──────── DATA PROVIDED

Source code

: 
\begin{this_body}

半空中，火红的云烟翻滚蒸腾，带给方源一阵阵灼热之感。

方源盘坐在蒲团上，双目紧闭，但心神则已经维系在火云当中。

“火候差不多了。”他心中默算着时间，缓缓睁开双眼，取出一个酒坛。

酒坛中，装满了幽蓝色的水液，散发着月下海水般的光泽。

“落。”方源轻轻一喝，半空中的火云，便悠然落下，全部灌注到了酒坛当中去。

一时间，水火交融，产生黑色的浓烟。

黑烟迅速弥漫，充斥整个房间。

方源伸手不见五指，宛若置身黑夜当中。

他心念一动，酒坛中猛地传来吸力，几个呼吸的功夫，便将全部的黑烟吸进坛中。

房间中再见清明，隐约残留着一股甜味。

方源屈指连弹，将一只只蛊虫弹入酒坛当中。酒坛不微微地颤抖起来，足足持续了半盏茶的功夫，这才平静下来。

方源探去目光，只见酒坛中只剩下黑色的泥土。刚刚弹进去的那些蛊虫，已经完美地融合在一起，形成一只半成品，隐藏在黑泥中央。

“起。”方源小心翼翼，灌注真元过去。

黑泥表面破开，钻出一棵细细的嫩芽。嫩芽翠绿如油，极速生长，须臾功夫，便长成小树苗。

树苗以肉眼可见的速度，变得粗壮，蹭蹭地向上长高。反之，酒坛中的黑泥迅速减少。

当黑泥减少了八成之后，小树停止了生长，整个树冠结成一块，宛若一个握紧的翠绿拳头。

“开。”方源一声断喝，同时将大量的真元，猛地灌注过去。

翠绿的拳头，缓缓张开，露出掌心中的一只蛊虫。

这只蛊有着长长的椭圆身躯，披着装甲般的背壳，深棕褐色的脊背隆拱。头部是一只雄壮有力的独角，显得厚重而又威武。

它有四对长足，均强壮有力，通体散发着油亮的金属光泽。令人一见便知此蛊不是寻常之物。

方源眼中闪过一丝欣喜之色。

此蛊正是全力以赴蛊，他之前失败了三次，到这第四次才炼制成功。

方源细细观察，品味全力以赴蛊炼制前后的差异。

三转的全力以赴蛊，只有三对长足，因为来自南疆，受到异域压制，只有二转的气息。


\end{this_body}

────────────────

EXERCISE AIM – Would you copy exactly the lines from the one that contains "黑泥表面破开，钻出一棵细细的" through the final line of the records above, including both?

ANSWER SECTION –
黑泥表面破开，钻出一棵细细的嫩芽。嫩芽翠绿如油，极速生长，须臾功夫，便长成小树苗。

树苗以肉眼可见的速度，变得粗壮，蹭蹭地向上长高。反之，酒坛中的黑泥迅速减少。

当黑泥减少了八成之后，小树停止了生长，整个树冠结成一块，宛若一个握紧的翠绿拳头。

“开。”方源一声断喝，同时将大量的真元，猛地灌注过去。

翠绿的拳头，缓缓张开，露出掌心中的一只蛊虫。

这只蛊有着长长的椭圆身躯，披着装甲般的背壳，深棕褐色的脊背隆拱。头部是一只雄壮有力的独角，显得厚重而又威武。

它有四对长足，均强壮有力，通体散发着油亮的金属光泽。令人一见便知此蛊不是寻常之物。

方源眼中闪过一丝欣喜之色。

此蛊正是全力以赴蛊，他之前失败了三次，到这第四次才炼制成功。

方源细细观察，品味全力以赴蛊炼制前后的差异。

三转的全力以赴蛊，只有三对长足，因为来自南疆，受到异域压制，只有二转的气息。


\end{this_body}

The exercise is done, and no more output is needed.